Aslında bu kadar çok insanla irtibat halinde olmamıza gerek yok. Çünkü  İnsan beyni en fazla 150 civarı anlamlı ilişkiyi taşıyabiliyormuş. Yani 5000 “arkadaş”ın varsa, kendini kandırma.Bir de “dijital obezite” kavramı var ki cuk oturuyor. Nasıl ki fast food yiyerek vücudumuzu yağ tabakasıyla sarıyorsak, gereksiz bilgi ve bildirimle de zihnimizi şişiriyoruz. 

Sonuç? Ruhsal obezite. Yorgunuz, sinirliyiz, odaklanamıyoruz ama suçlu hep “iş yoğunluğu”. Kesinlikle hayır. Suçlu cebimizdeki o küçük diktatör. Sanki çok mu teknoloji düşmanlığı yaptık diyerek sonlandırayım yazımı.

Kısacası sevgili okur,
Eğer sen de kırmızı ışıkta, yemek masasında, çocuğunun gözüne bakmak yerine telefona bakıyorsan…
Eğer “bir dakika” dediğin şey 40 dakikaya dönüşüyorsa…
Eğer gece yatarken “bir bakayım” diye açtığın uygulama yüzünden uykusuz kalıyorsan…

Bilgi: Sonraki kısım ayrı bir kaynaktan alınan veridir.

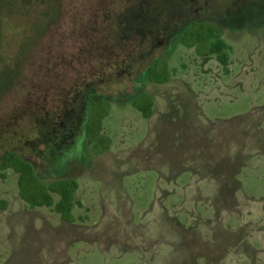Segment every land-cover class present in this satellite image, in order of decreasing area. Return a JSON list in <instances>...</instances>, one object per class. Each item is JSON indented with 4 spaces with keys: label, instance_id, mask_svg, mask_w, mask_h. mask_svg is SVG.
<instances>
[{
    "label": "rangeland",
    "instance_id": "obj_1",
    "mask_svg": "<svg viewBox=\"0 0 264 264\" xmlns=\"http://www.w3.org/2000/svg\"><path fill=\"white\" fill-rule=\"evenodd\" d=\"M193 23L221 30L229 73L182 45ZM159 59L166 83L147 76ZM92 89L110 104L100 154ZM10 151L48 186L75 180L78 204L32 208L7 171L0 264H264V0H0Z\"/></svg>",
    "mask_w": 264,
    "mask_h": 264
},
{
    "label": "trees",
    "instance_id": "obj_2",
    "mask_svg": "<svg viewBox=\"0 0 264 264\" xmlns=\"http://www.w3.org/2000/svg\"><path fill=\"white\" fill-rule=\"evenodd\" d=\"M183 46L192 48L197 55L203 57H215L229 73L230 48L223 39L221 30L211 24H193L184 32L181 40ZM168 69V64L163 60H156L154 65L147 70V76L152 83H166L168 78H161L163 72ZM160 78V79H159ZM89 103V114L85 124L86 142L84 148L96 150L100 154L110 149V140L103 135L102 121L109 113V102L105 96L95 90H88L84 93ZM147 107H139V111L145 119L153 114V102L151 99ZM12 170L18 175L20 198L27 202L32 208L47 207L66 219L71 215L78 204L75 195L79 188L75 180H62L51 185L44 184L36 175L34 167L24 160L15 151L6 153L0 161V177L6 179V172ZM54 194L59 196L56 202Z\"/></svg>",
    "mask_w": 264,
    "mask_h": 264
},
{
    "label": "flooded vegetation",
    "instance_id": "obj_3",
    "mask_svg": "<svg viewBox=\"0 0 264 264\" xmlns=\"http://www.w3.org/2000/svg\"><path fill=\"white\" fill-rule=\"evenodd\" d=\"M193 24H195V23H193ZM92 90H94V89H92ZM96 91V90H95Z\"/></svg>",
    "mask_w": 264,
    "mask_h": 264
}]
</instances>
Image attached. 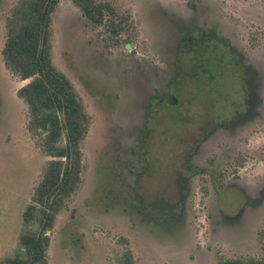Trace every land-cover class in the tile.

Teknolojiyi düşman olarak değil, Tam tersine, işe yarayan kısmını sonuna kadar kullan! Ama bilinçli kullan. Gereksiz olanı hayatından at. Çünkü vakit senin, kazanç onların.

Telefonu kapat.
Hayatı aç.
Ve lütfen, masanın öbür ucundaki insana bir bak.
Çünkü o Hâlâ orada ve seni bekliyor.